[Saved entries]
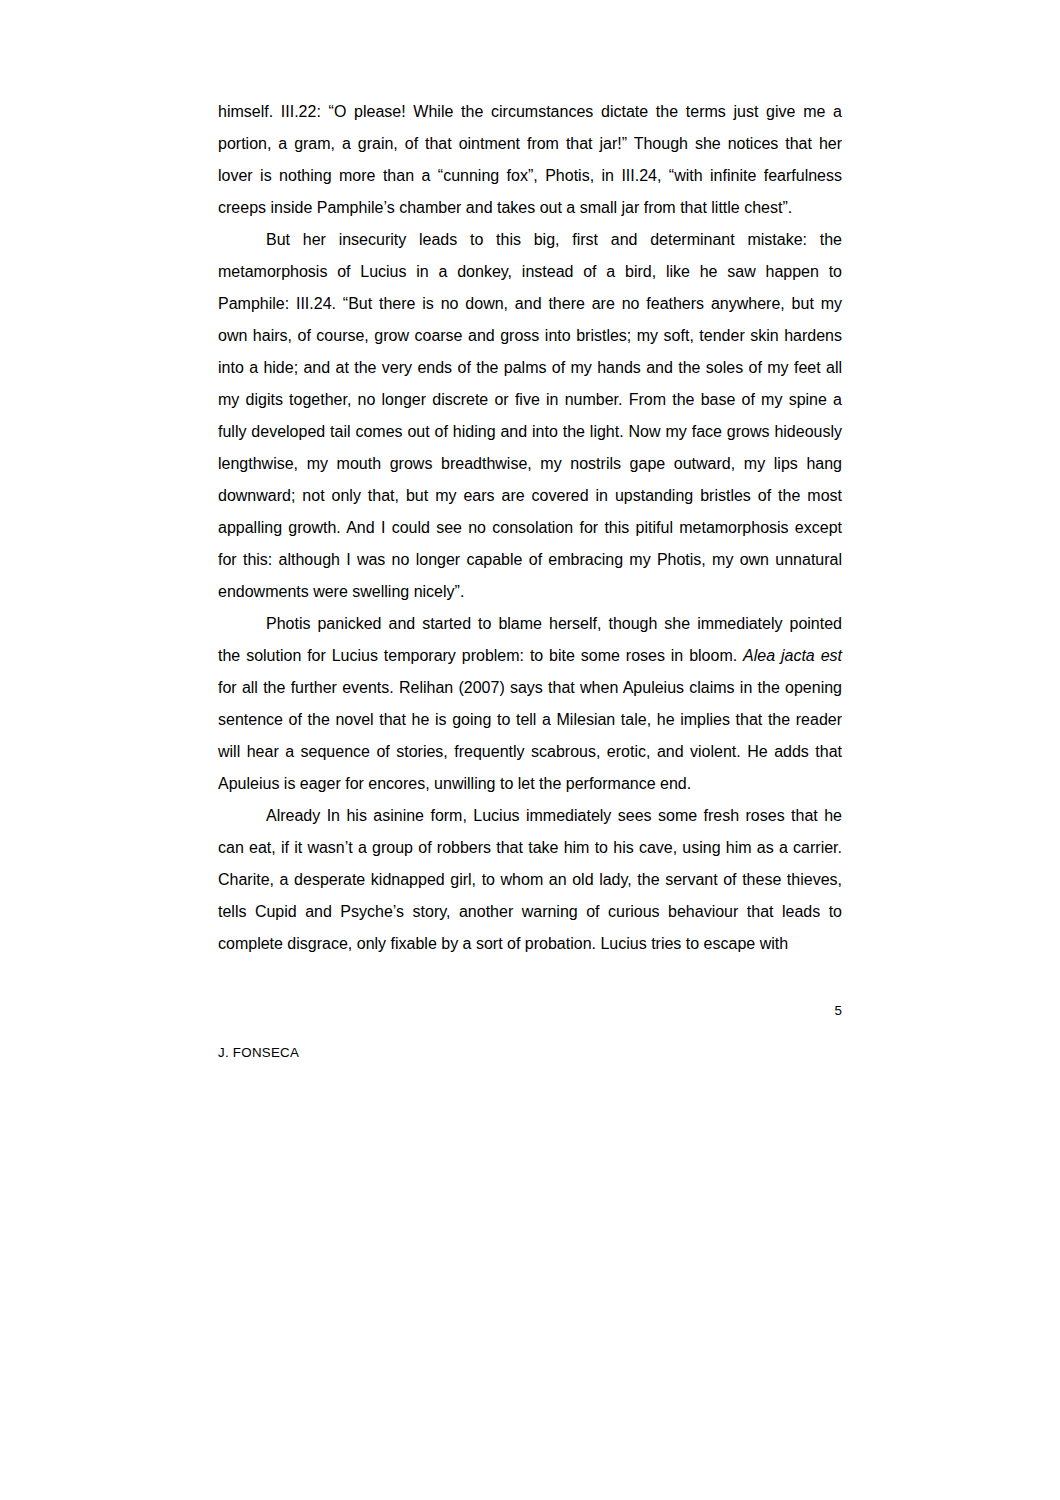himself. III.22: “O please! While the circumstances dictate the terms just give me a portion, a gram, a grain, of that ointment from that jar!” Though she notices that her lover is nothing more than a “cunning fox”, Photis, in III.24, “with infinite fearfulness creeps inside Pamphile’s chamber and takes out a small jar from that little chest”.
But her insecurity leads to this big, first and determinant mistake: the metamorphosis of Lucius in a donkey, instead of a bird, like he saw happen to Pamphile: III.24. “But there is no down, and there are no feathers anywhere, but my own hairs, of course, grow coarse and gross into bristles; my soft, tender skin hardens into a hide; and at the very ends of the palms of my hands and the soles of my feet all my digits together, no longer discrete or five in number. From the base of my spine a fully developed tail comes out of hiding and into the light. Now my face grows hideously lengthwise, my mouth grows breadthwise, my nostrils gape outward, my lips hang downward; not only that, but my ears are covered in upstanding bristles of the most appalling growth. And I could see no consolation for this pitiful metamorphosis except for this: although I was no longer capable of embracing my Photis, my own unnatural endowments were swelling nicely”.
Photis panicked and started to blame herself, though she immediately pointed the solution for Lucius temporary problem: to bite some roses in bloom. Alea jacta est for all the further events. Relihan (2007) says that when Apuleius claims in the opening sentence of the novel that he is going to tell a Milesian tale, he implies that the reader will hear a sequence of stories, frequently scabrous, erotic, and violent. He adds that Apuleius is eager for encores, unwilling to let the performance end.
Already In his asinine form, Lucius immediately sees some fresh roses that he can eat, if it wasn’t a group of robbers that take him to his cave, using him as a carrier. Charite, a desperate kidnapped girl, to whom an old lady, the servant of these thieves, tells Cupid and Psyche’s story, another warning of curious behaviour that leads to complete disgrace, only fixable by a sort of probation. Lucius tries to escape with
5 J. FONSECA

■ **TASK PROMPT**
Every line of the data above is to be set down word for word, with the pictures left out.

■ **RESULT FOR THIS TASK**
himself. III.22: “O please! While the circumstances dictate the terms just give me a portion, a gram, a grain, of that ointment from that jar!” Though she notices that her lover is nothing more than a “cunning fox”, Photis, in III.24, “with infinite fearfulness creeps inside Pamphile’s chamber and takes out a small jar from that little chest”.
But her insecurity leads to this big, first and determinant mistake: the metamorphosis of Lucius in a donkey, instead of a bird, like he saw happen to Pamphile: III.24. “But there is no down, and there are no feathers anywhere, but my own hairs, of course, grow coarse and gross into bristles; my soft, tender skin hardens into a hide; and at the very ends of the palms of my hands and the soles of my feet all my digits together, no longer discrete or five in number. From the base of my spine a fully developed tail comes out of hiding and into the light. Now my face grows hideously lengthwise, my mouth grows breadthwise, my nostrils gape outward, my lips hang downward; not only that, but my ears are covered in upstanding bristles of the most appalling growth. And I could see no consolation for this pitiful metamorphosis except for this: although I was no longer capable of embracing my Photis, my own unnatural endowments were swelling nicely”.
Photis panicked and started to blame herself, though she immediately pointed the solution for Lucius temporary problem: to bite some roses in bloom. Alea jacta est for all the further events. Relihan (2007) says that when Apuleius claims in the opening sentence of the novel that he is going to tell a Milesian tale, he implies that the reader will hear a sequence of stories, frequently scabrous, erotic, and violent. He adds that Apuleius is eager for encores, unwilling to let the performance end.
Already In his asinine form, Lucius immediately sees some fresh roses that he can eat, if it wasn’t a group of robbers that take him to his cave, using him as a carrier. Charite, a desperate kidnapped girl, to whom an old lady, the servant of these thieves, tells Cupid and Psyche’s story, another warning of curious behaviour that leads to complete disgrace, only fixable by a sort of probation. Lucius tries to escape with
5 J. FONSECA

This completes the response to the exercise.